What you need to do:
Each line of the listing that contains the word "inside" is to be copied.
____
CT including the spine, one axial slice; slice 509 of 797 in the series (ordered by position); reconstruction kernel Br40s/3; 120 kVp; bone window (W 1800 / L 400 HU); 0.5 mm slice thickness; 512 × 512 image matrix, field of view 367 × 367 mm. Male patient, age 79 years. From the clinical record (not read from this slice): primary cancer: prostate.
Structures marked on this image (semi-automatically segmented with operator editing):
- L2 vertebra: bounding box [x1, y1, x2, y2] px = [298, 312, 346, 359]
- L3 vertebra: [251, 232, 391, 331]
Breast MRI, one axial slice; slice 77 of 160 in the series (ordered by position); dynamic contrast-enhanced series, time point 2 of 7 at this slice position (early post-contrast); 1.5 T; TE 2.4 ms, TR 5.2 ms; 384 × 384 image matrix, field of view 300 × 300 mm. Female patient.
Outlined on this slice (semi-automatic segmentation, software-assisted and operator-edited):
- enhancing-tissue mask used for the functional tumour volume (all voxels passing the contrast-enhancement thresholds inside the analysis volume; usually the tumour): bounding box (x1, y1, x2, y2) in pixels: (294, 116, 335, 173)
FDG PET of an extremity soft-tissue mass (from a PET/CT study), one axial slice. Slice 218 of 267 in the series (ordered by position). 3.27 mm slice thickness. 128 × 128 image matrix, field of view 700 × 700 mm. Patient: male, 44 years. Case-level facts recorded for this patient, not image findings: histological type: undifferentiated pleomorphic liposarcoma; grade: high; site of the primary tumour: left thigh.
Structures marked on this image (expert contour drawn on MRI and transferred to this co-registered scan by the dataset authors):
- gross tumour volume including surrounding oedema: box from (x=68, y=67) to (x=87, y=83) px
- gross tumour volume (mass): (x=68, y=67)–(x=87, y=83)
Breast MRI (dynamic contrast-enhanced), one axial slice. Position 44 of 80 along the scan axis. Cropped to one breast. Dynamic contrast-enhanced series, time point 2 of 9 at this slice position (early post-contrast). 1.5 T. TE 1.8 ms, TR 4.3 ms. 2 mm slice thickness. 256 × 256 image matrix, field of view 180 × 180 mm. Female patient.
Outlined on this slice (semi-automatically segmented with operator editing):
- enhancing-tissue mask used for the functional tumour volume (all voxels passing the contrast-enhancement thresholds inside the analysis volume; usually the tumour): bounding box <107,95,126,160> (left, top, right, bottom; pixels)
____
Answer:
- enhancing-tissue mask used for the functional tumour volume (all voxels passing the contrast-enhancement thresholds inside the analysis volume; usually the tumour): bounding box (x1, y1, x2, y2) in pixels: (294, 116, 335, 173)
- enhancing-tissue mask used for the functional tumour volume (all voxels passing the contrast-enhancement thresholds inside the analysis volume; usually the tumour): bounding box <107,95,126,160> (left, top, right, bottom; pixels)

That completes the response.